Can I make my own Will?


Anyone can make their own Will, although there are a number of potential pitfalls in doing so. Ambiguous wording for example may cause a problem for your family when attempting to interpret your intentions or in some cases may even render a Will invalid.


There are also specific rules relating to the signature of the Will. It is certainly advisable therefore to seek advice from a specialist who will be able to ensure that your Will adequately reflects and achieves your wishes.


Writing your own Will give some protection and if constructed properly, it should be accepted as legally binding. Completing a Will form is also possible and is generally safer than attempting to write your own Will; there are now various computer programs that will assist you in writing your own Will. However, if you want to be absolutely certain that your Will conveys your wishes properly, then it is best to seek proper advice from WDS Associates as there are various legal formalities that must be followed to make a Will valid.


What should be included in my Will?


When drawing up your Will, you should consider the following questions. Beneficiaries are the people and / or Charities to whom you will give all or part of your Estate. An Executor is the person(s) or Trustee Company who will make sure your instructions in the Will are carried out. Who will look after my children? You will need to appoint a guardian for any children aged under 18.


Do I want to leave anyone out of my Will? If you decide to exclude someone from your Will, it is best if you outline your reasons for doing so by writing a letter of Omission. Keep in mind that the Law expects you to make adequate provision for anyone you are legally responsible. If you don’t make provision the Court may order that provision must be made out of the Estate.


Do I want to impose any conditions on a beneficiary’s right to receive a gift? Some conditions are allowable, and some are not. For example, you can state that a minor cannot receive their benefit until the age of 25. However you cannot prohibit a spouse from remarrying, and you cannot prohibit a child from marrying someone of a certain race or religion. Such conditions will be ignored, because they are regarded as offending ‘public policy’.

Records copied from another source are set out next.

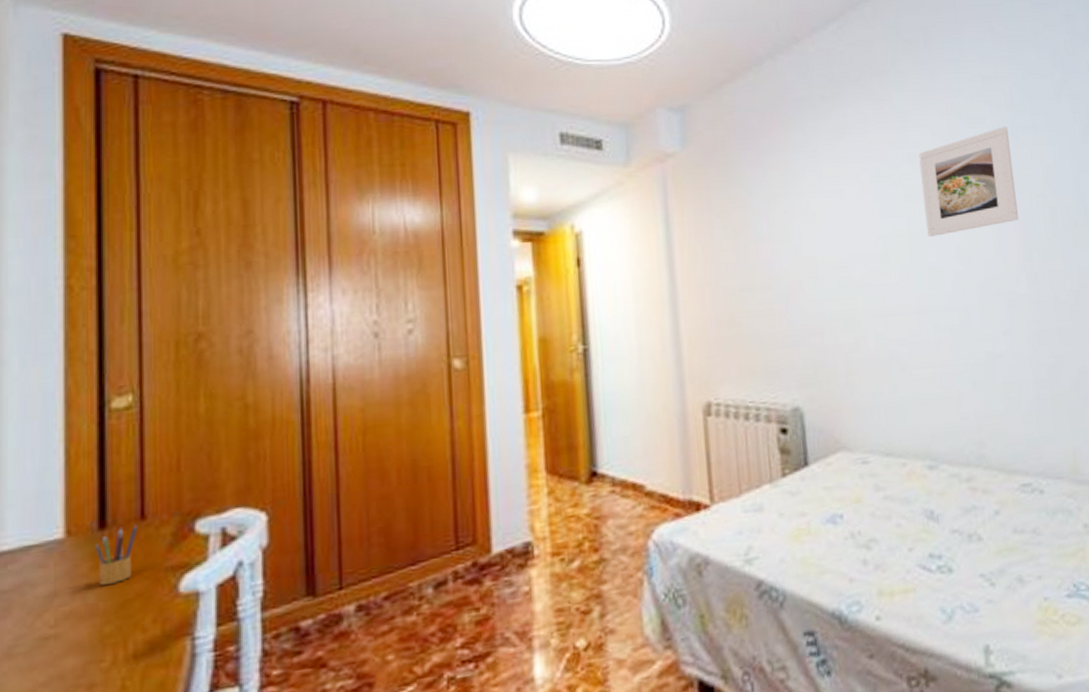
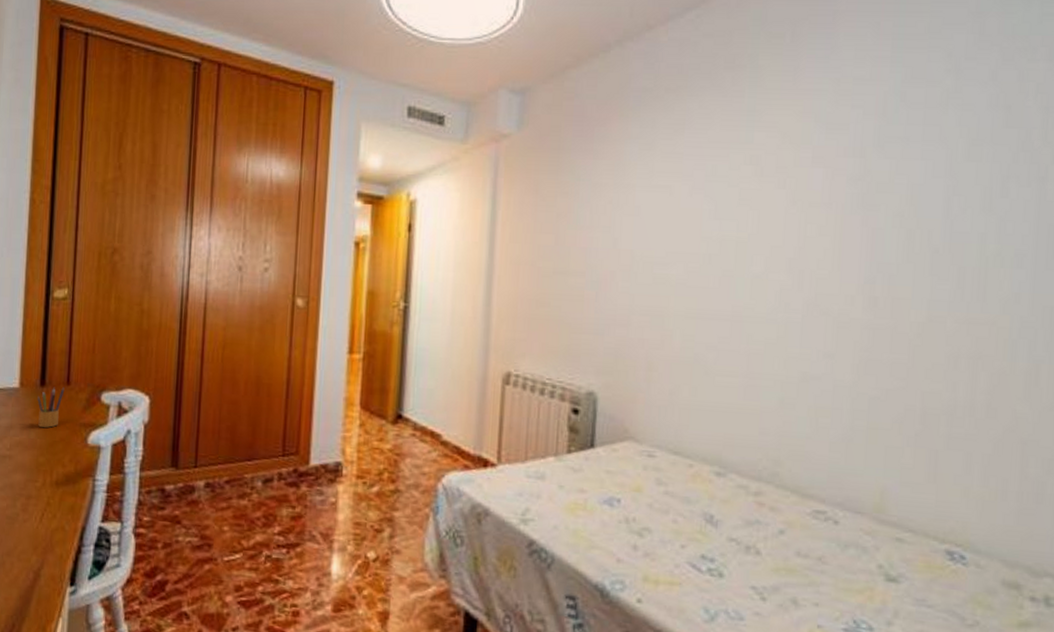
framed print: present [919,126,1019,237] -> none [757,134,873,245]

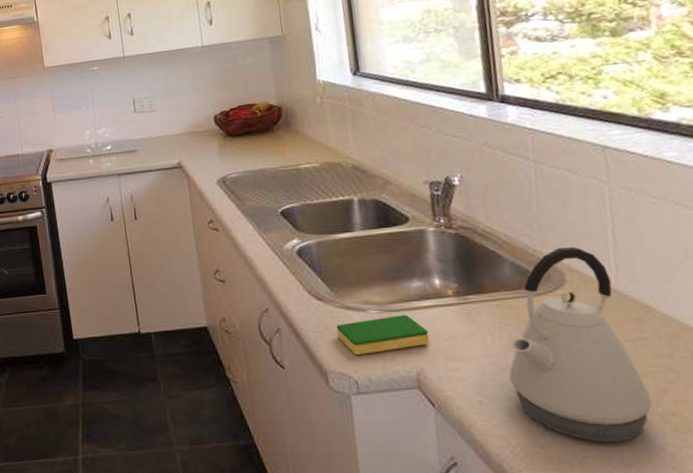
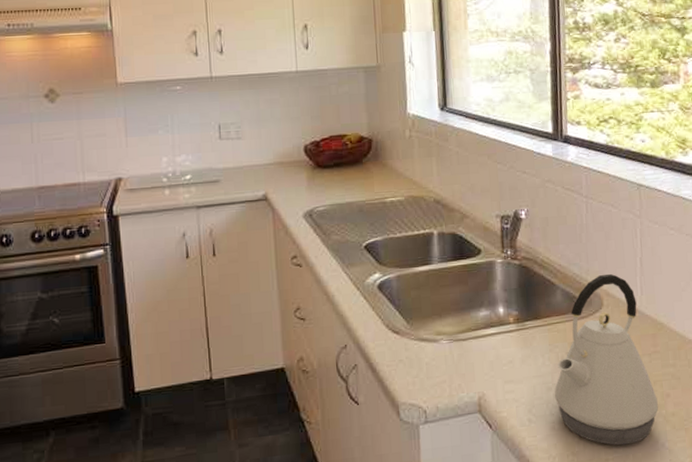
dish sponge: present [336,315,430,355] -> none [410,343,491,385]

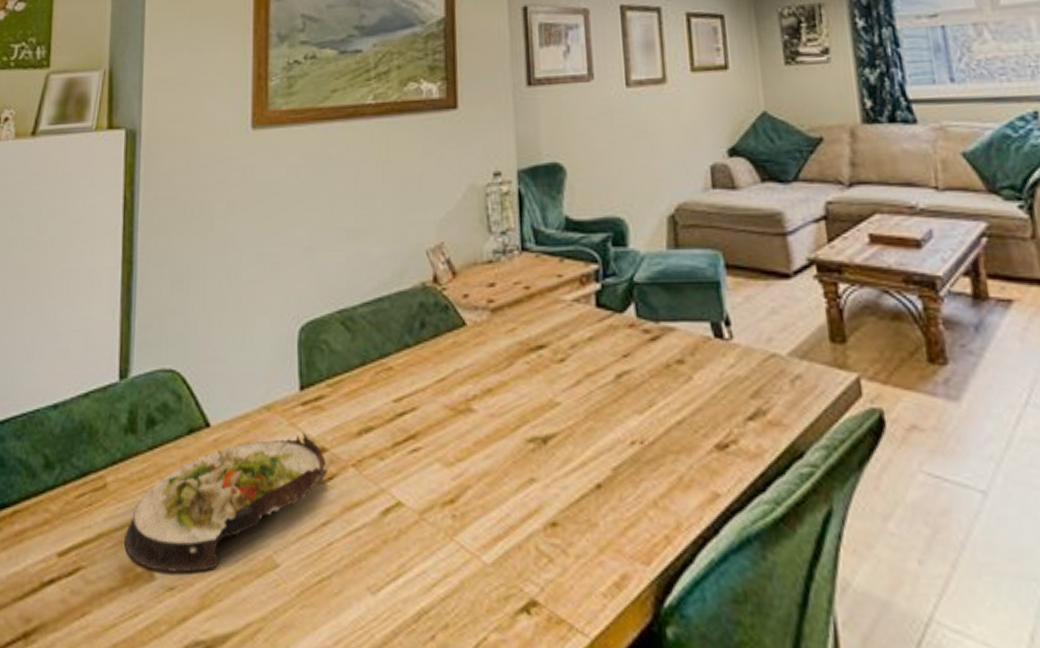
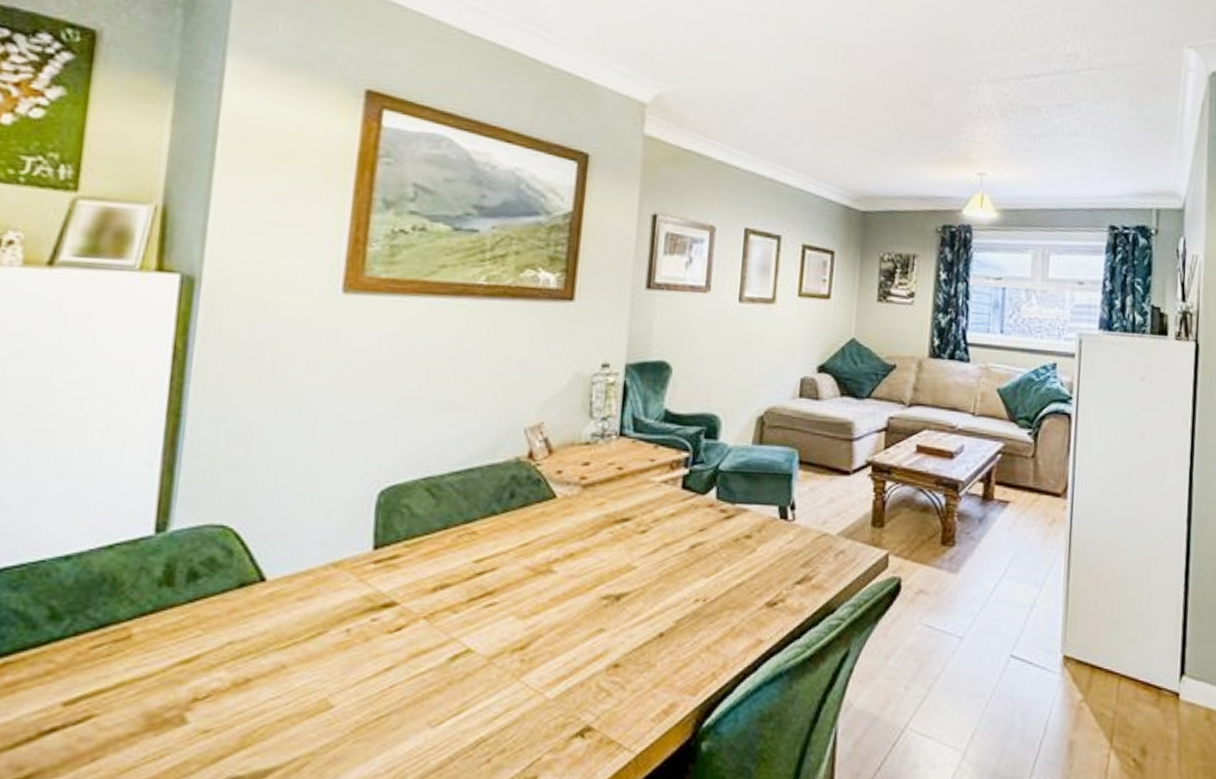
salad plate: present [124,432,327,573] -> none [151,587,396,716]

What funeral arrangements do I want?


Will I authorise or prohibit the use of my body for scientific or medical research?


What do I want to happen if my beneficiaries die before or with me?


What assets and property should be included in my Will?


What don’t I need to include in my Will?


All jointly owned assets automatically pass to the other person on death. Life insurance policies can be paid into your Estate to be distributed as part of your Will, or they can be paid directly to the nominated person, depending on the arrangement made when you took out the policy and the insurance company’s requirements. Superannuation monies can be included in your Will, but the superannuation fund does not have to abide by your wishes. Normally, their priority is to benefit direct dependants, and they will do this independently of the Will process. As superannuation is often one of our most valuable assets, it is important to know what will happen to this payment when you die.